In parallelogram ABCD, P is a point on side AB and Q is a point on side BC. Prove that :

(i) △ CPD and △ AQD are equal in area.

(ii) Area (△ AQD) = Area (△ APD) + Area (△ CPB)

We know that,

Area of a triangle is half that of a parallelogram on the same base and between the same parallels.

(i) From figure,

△ CPD and || gm ABCD are on the same base CD and between the same parallel lines AB and CD.

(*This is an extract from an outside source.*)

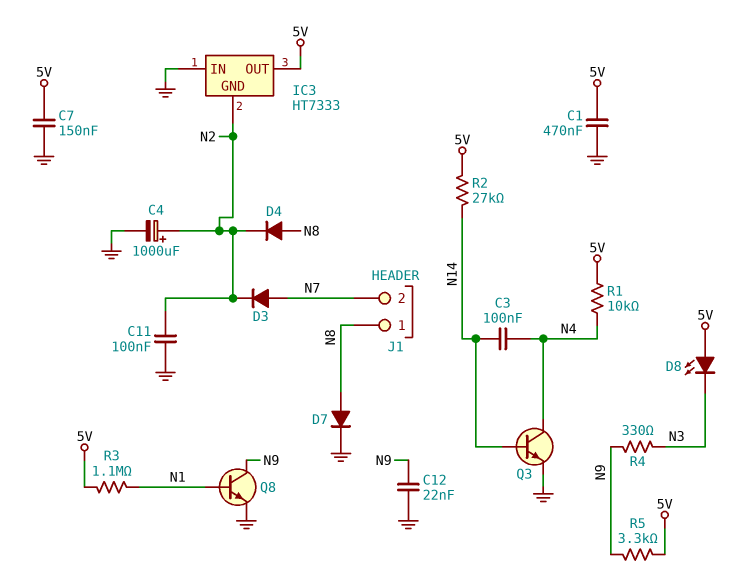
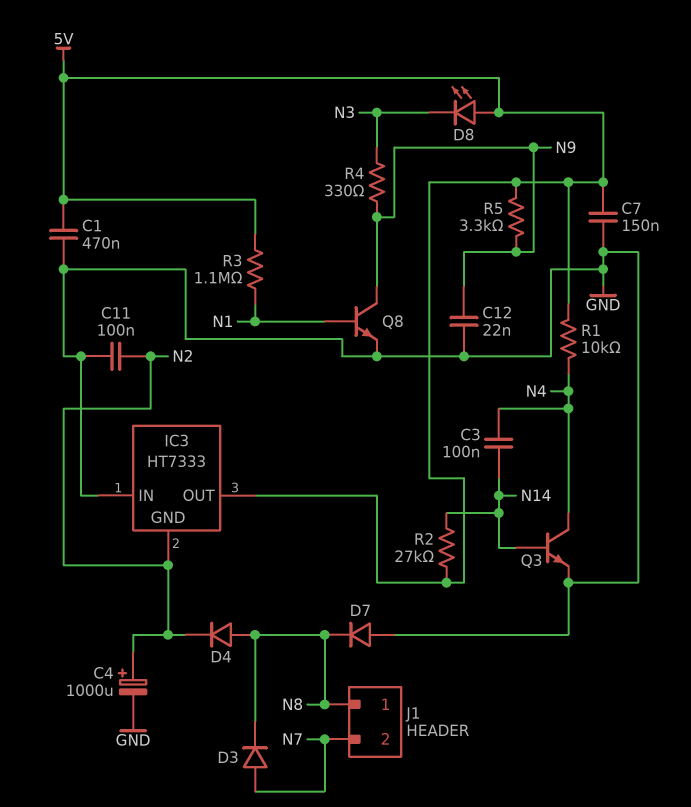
D3: diode (A N7, K N2) -> diode (A N7, K N8)
D7: diode (A N8, K GND) -> diode (A GND, K N8)

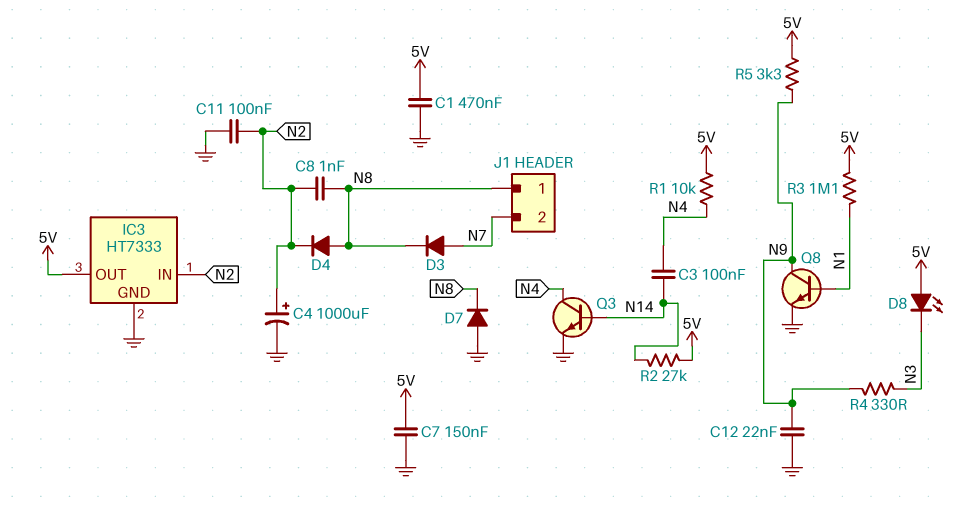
C8: none -> 1nF (N2, N8)
IC3 pin GND: N2 -> GND
IC3 pin IN: GND -> N2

∴ Area of triangle CPD = $\dfrac{1}{2}$ Area of parallelogram ABCD ……..(1)

△ AQD and || gm ABCD are on the same base AD and between the same parallel lines AD and BC.

∴ Area of triangle AQD = $\dfrac{1}{2}$ Area of parallelogram ABCD ……..(2)

From equations (1) and (2), we get :

Area of triangle CPD = Area of triangle AQD.

Hence, proved that area of triangle CPD = area of triangle AQD.

(ii) From part (i), we get :

⇒ Area of △ CPD = $\dfrac{1}{2}$ Area of parallelogram ABCD

∴ Area of || gm ABCD - Area of △ CPD = $\dfrac{1}{2}$ Area of parallelogram ABCD ……..(3)

From figure,

⇒ Area of || gm ABCD - Area of △ CPD = Area of △ APD + Area of △ CPB …………(4)

From equations (3) and (4), we get :

⇒ Area of △ APD + Area of △ CPB = $\dfrac{1}{2}$ Area of || gm ABCD ……..(5)

Since,

⇒ Area of △ ADQ = $\dfrac{1}{2}$ Area of || gm ABCD [From eqn. 2]

Substituting value of $\dfrac{1}{2}$ Area of || gm ABCD from above equation in equation (5), we get :

⇒ Area of △ APD + Area of △ CPB = Area of △ ADQ.

Hence, proved that area (△ AQD) = area (△ APD) + area (△ CPB).